*WHAT YOU HAVE TO DO:* Count the lines in the material below that contain the string "elev" with matching case, and reply with only that number.

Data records
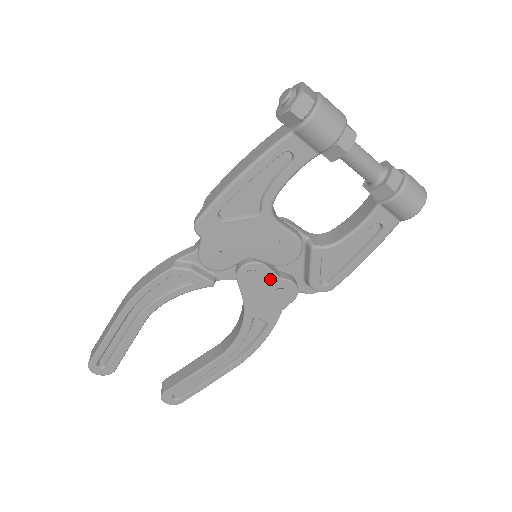
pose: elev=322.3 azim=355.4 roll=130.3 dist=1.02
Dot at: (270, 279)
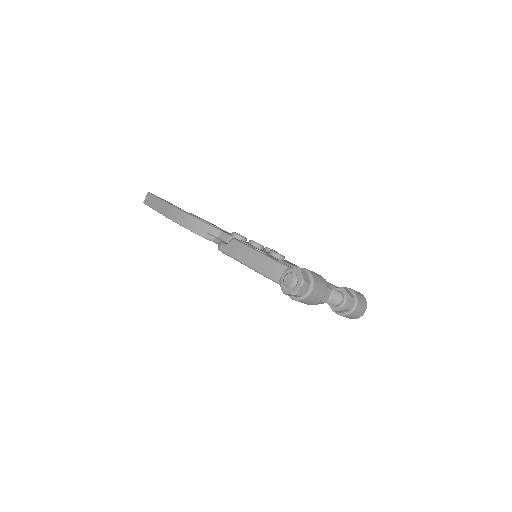
Dot at: occluded
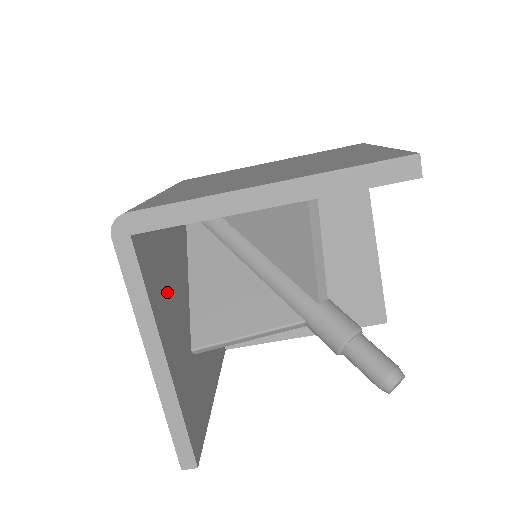
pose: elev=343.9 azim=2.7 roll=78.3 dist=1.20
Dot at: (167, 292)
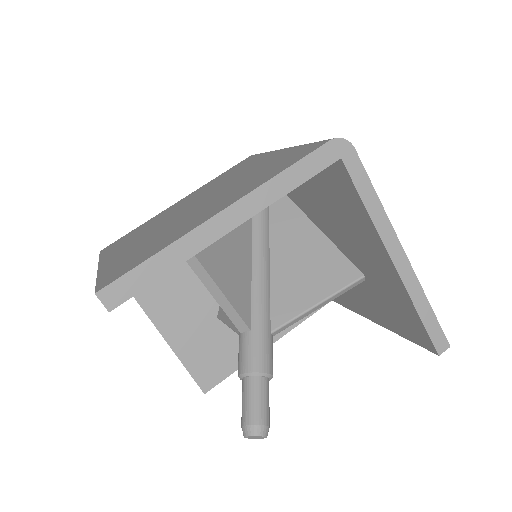
Dot at: (173, 284)
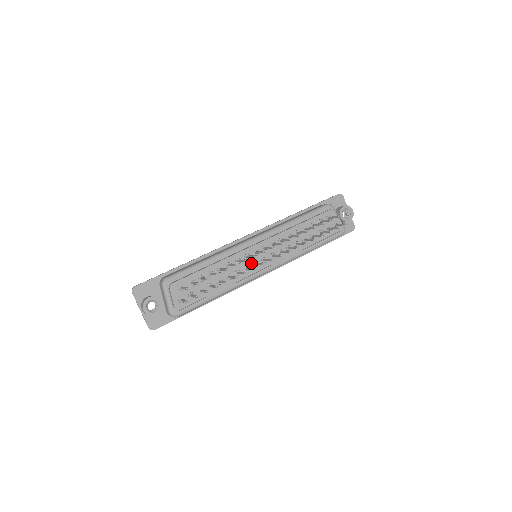
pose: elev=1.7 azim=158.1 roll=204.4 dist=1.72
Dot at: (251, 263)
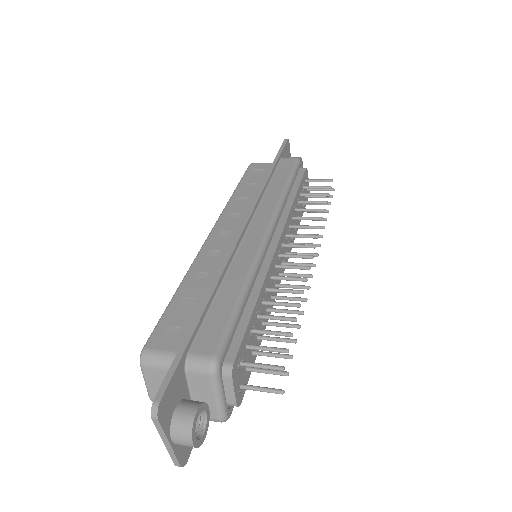
Dot at: (277, 274)
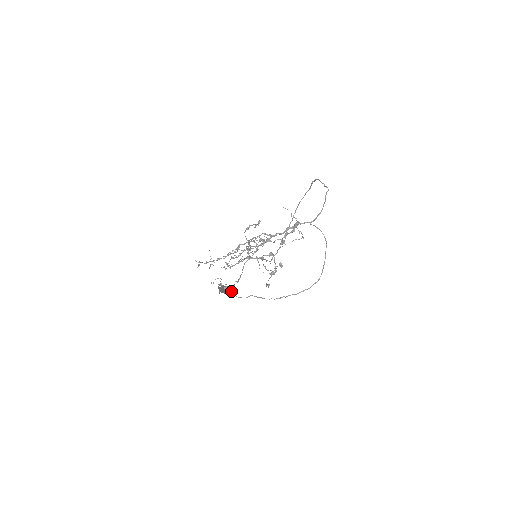
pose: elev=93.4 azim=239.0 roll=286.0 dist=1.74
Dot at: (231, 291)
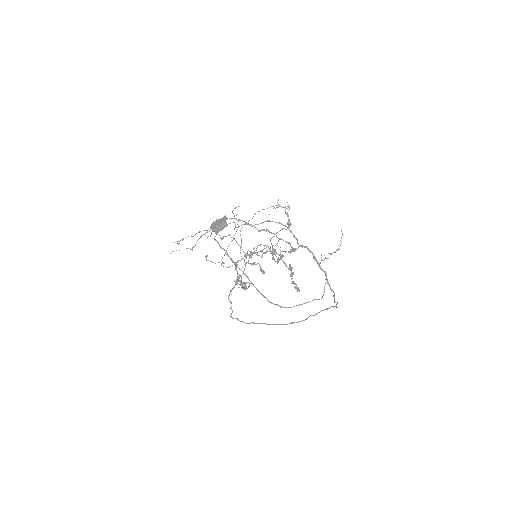
Dot at: (215, 236)
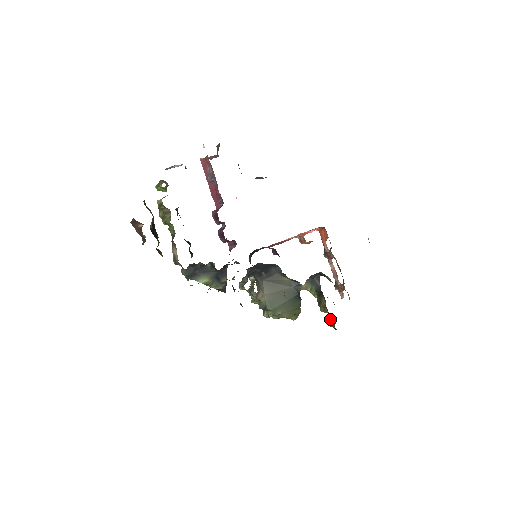
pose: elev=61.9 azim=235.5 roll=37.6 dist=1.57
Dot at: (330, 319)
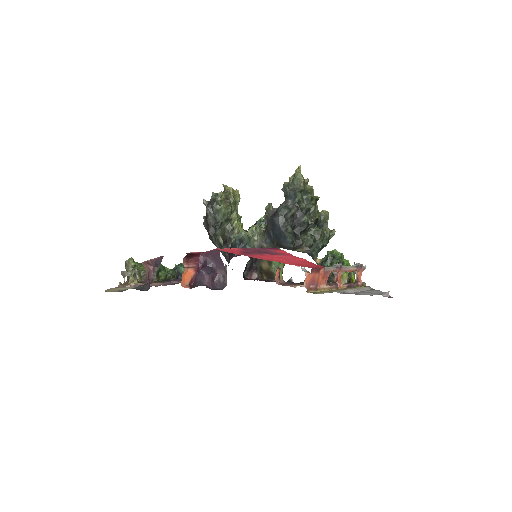
Dot at: occluded
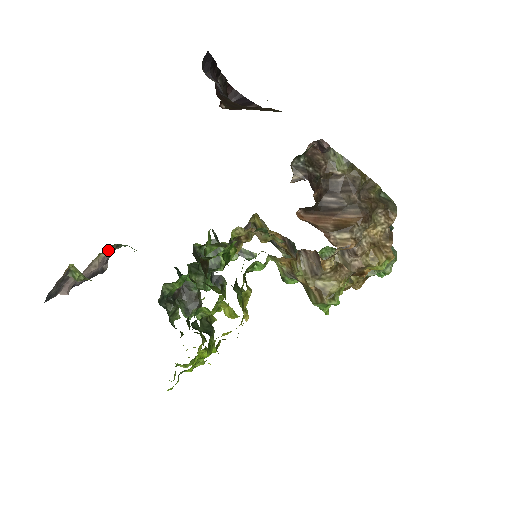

*FULL SOLUTION:* 5